Unlike Trocker, who films his own off-the-grid milieu at askew angles and in expressionistic tones, Torres is a fairly classical image-maker, rooting his characters firmly in their environment through balanced 2:35:1 compositions, but his respectable craft stops short of any risky narrative maneuvers. We’re left to watch the whisper of a conflict laboriously emerge in between ponderous observations of the daily grind. With that said, the film does build to a tragic climactic act staged with poise and patience on snow-covered slopes, a scene powerful enough to retrospectively inscribe significance to seemingly inconsequential gestures from earlier in the film. Having watched El Invierno on an evening after my fourth spell of crippling jetlag-induced insomnia, I wouldn’t be surprised if I lost something.

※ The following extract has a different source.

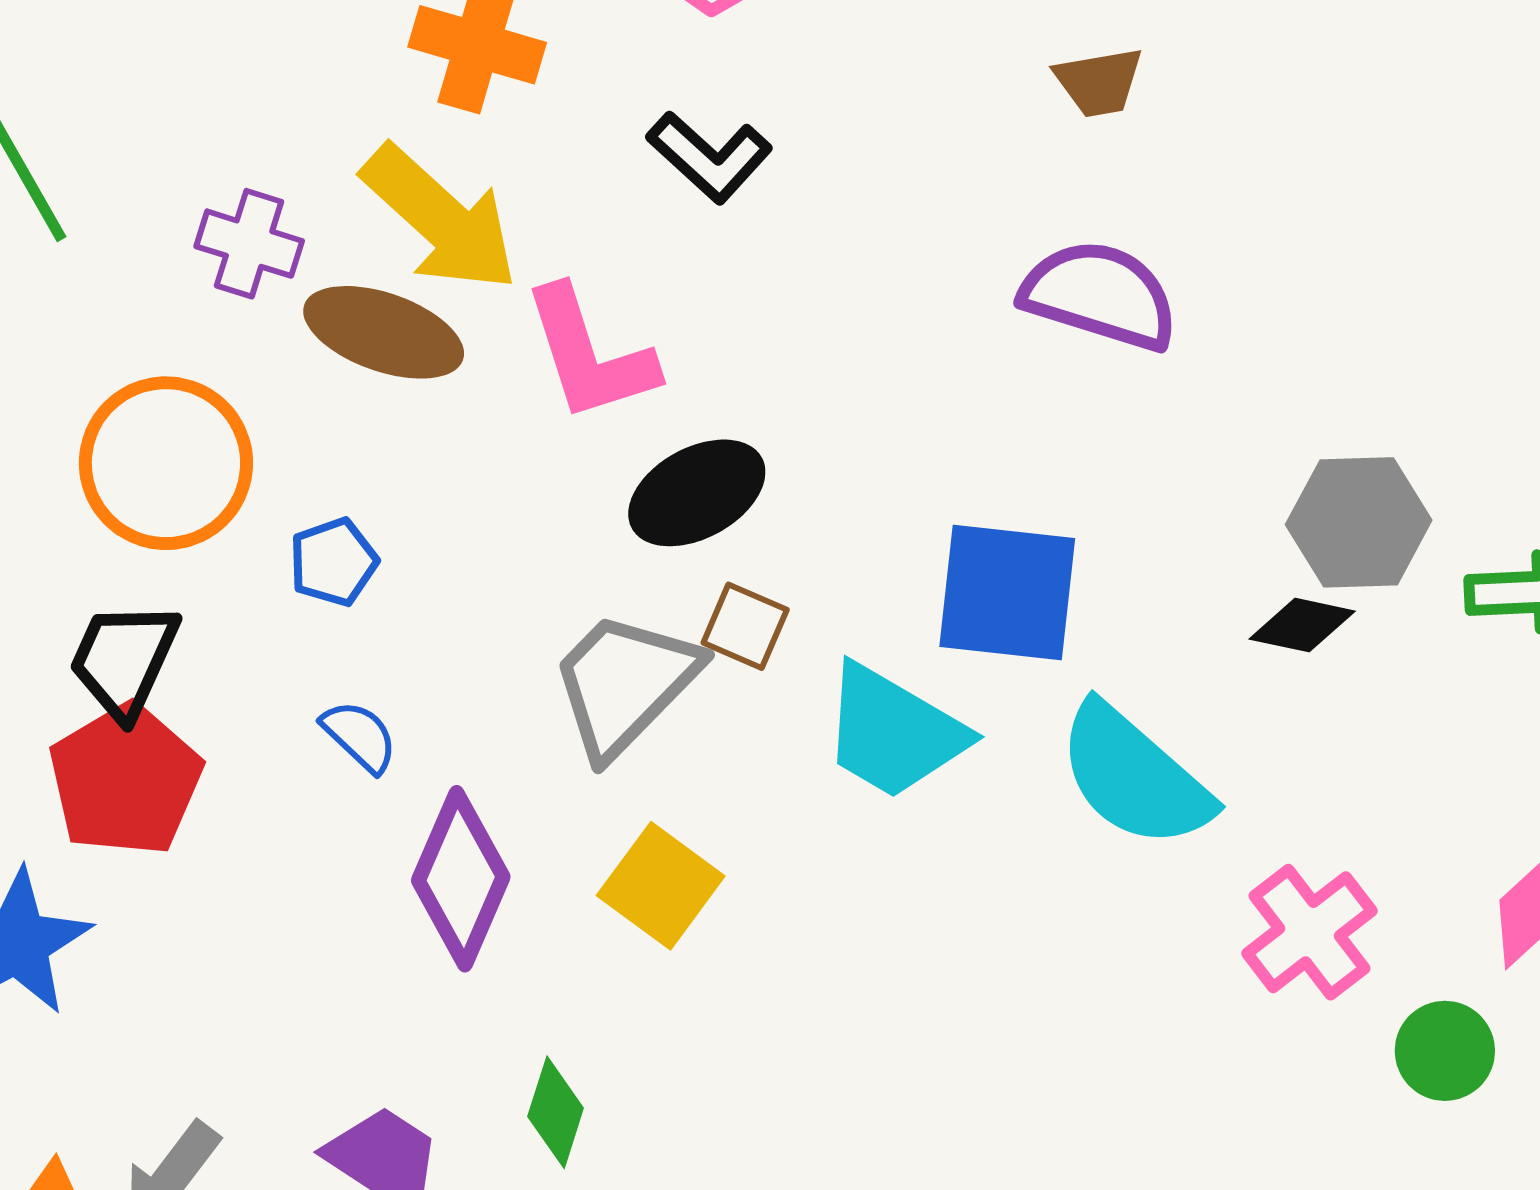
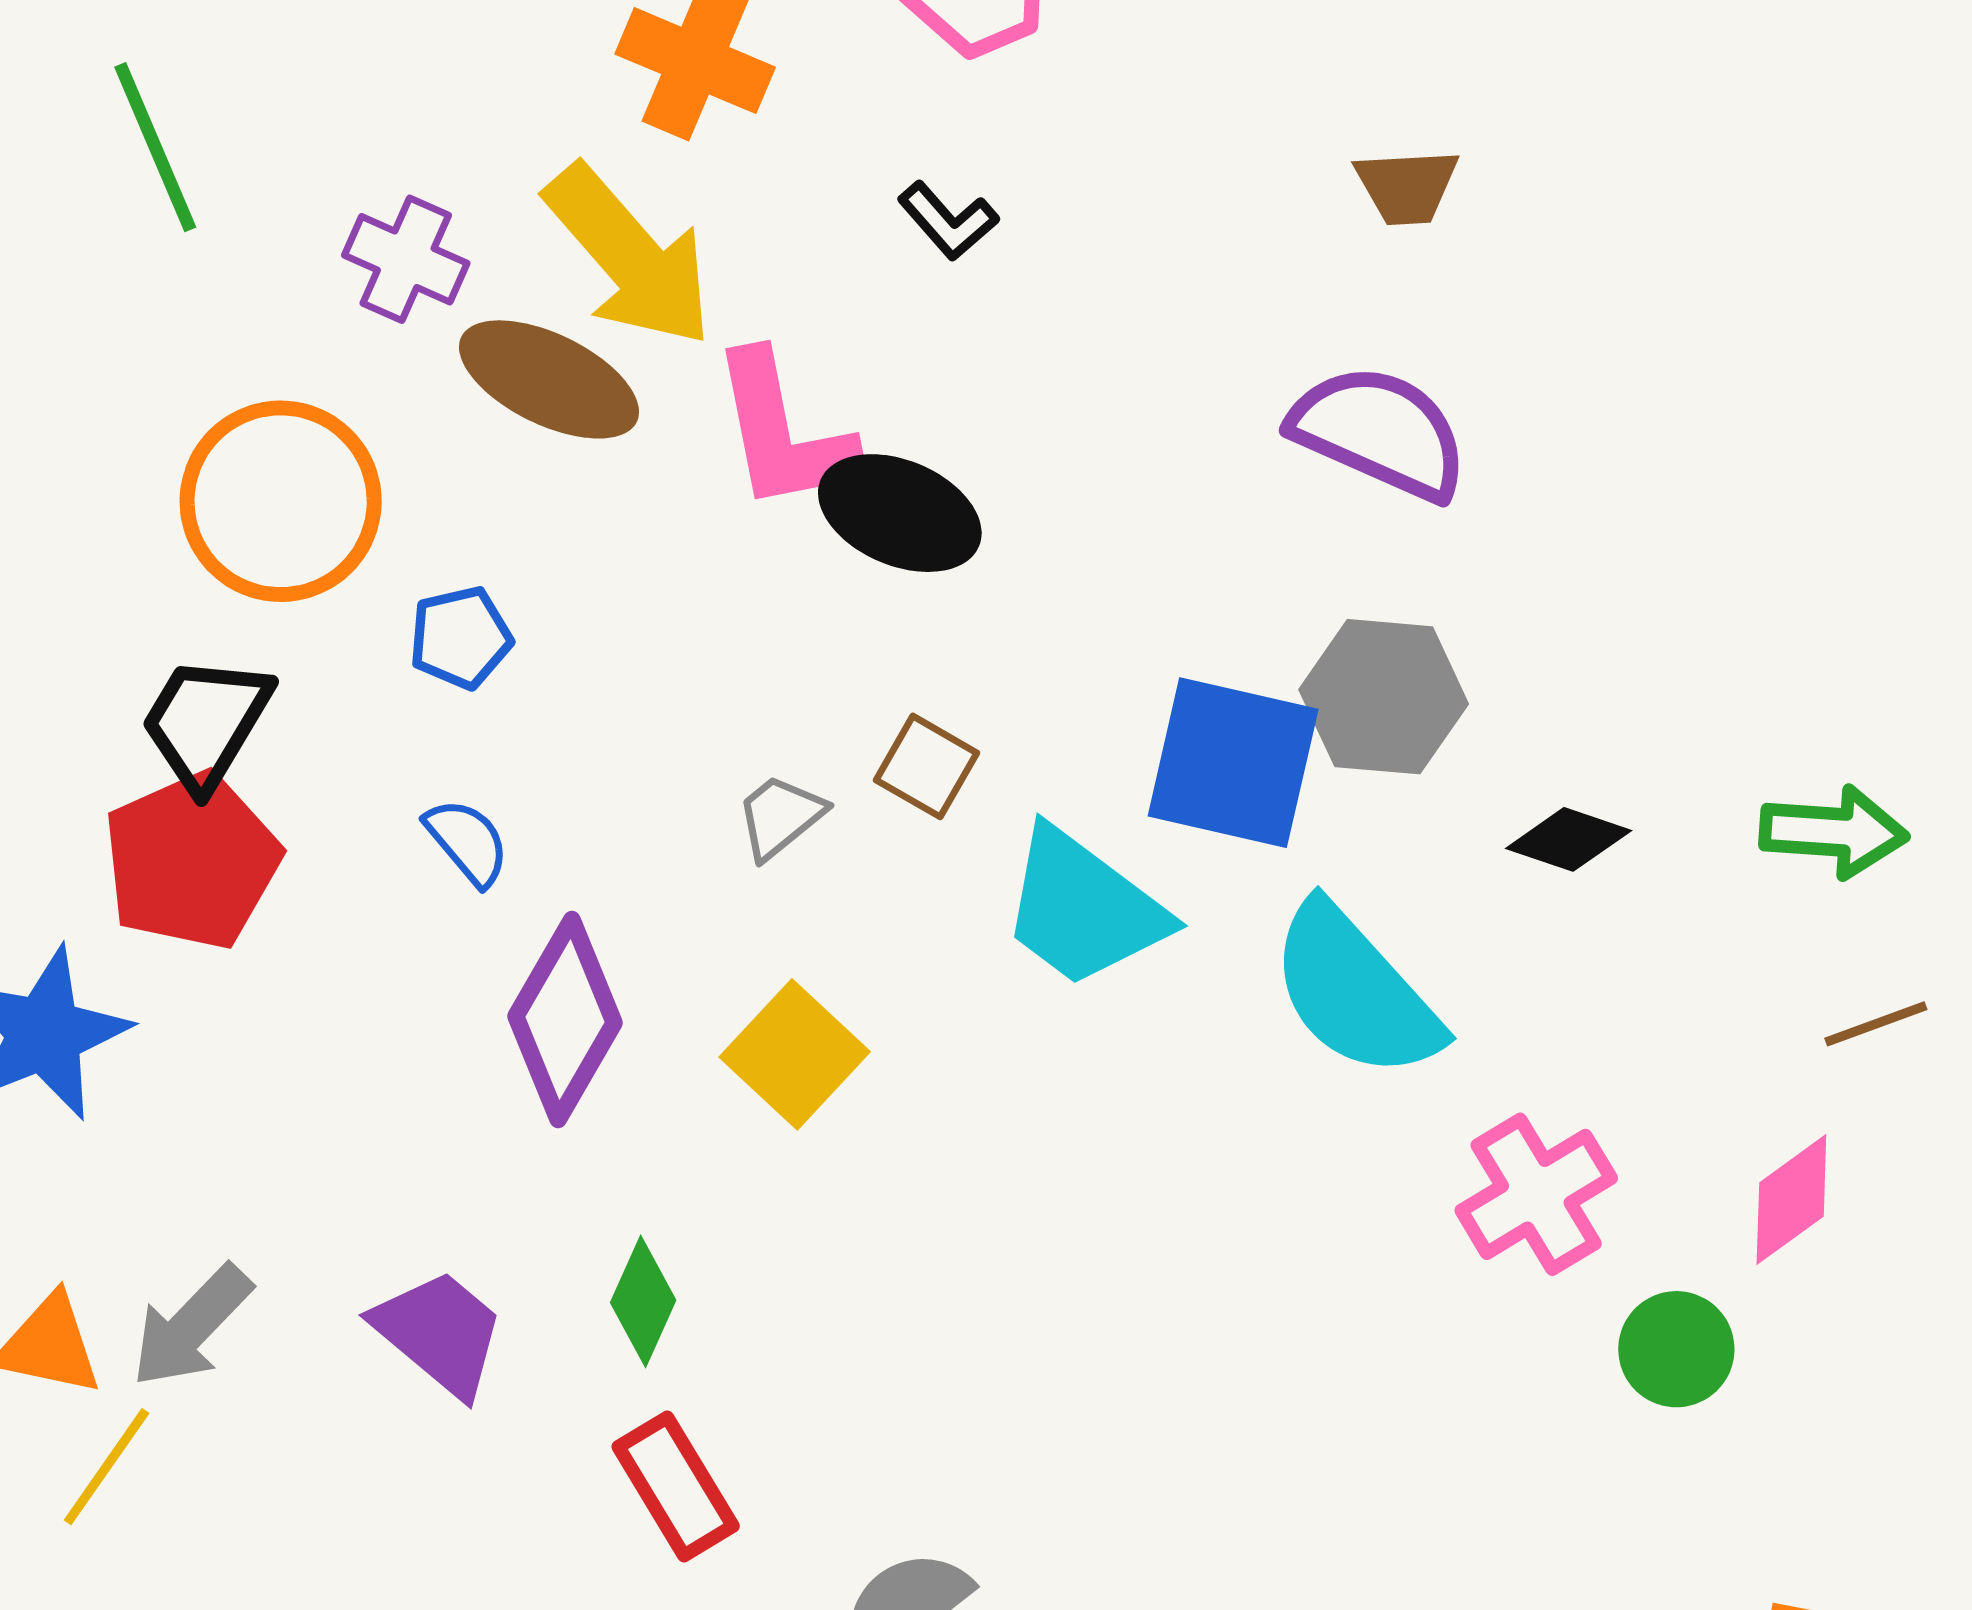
black L-shape: (710, 157) -> (948, 221), size x0.7
black ellipse: (697, 493) -> (900, 513), moved, turned 45
gray hexagon: (1359, 522) -> (1384, 697), moved
gray trapezoid: (625, 684) -> (780, 816), size x0.5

Such are the hazards of festival-going, which requires one to do all kinds of damage to the body clock by teasing sunlight for brief spurts of time in between prolonged immersions in darkness. Thankfully, I was able to scare away some free time for feng-shui realignment one afternoon when I travelled by train to the Canton of Appenzell, an hour east of the city, where I sat in the hills of Urnäsch alongside grazing sheep and drank a local beer overlooking a panorama worthy of Bruegel. It was in this moment that I realized none of the films in the Focus section, for all their merits, captured this particular Switzerland. Where’s the Apichatpong Weerasethakul of the Germanic grasslands? If he eventually emerges, let’s hope the sharply organized and attractively staged Zurich Film Festival can be his home base.
The Zurich Film Festival runs from September 22—October 2.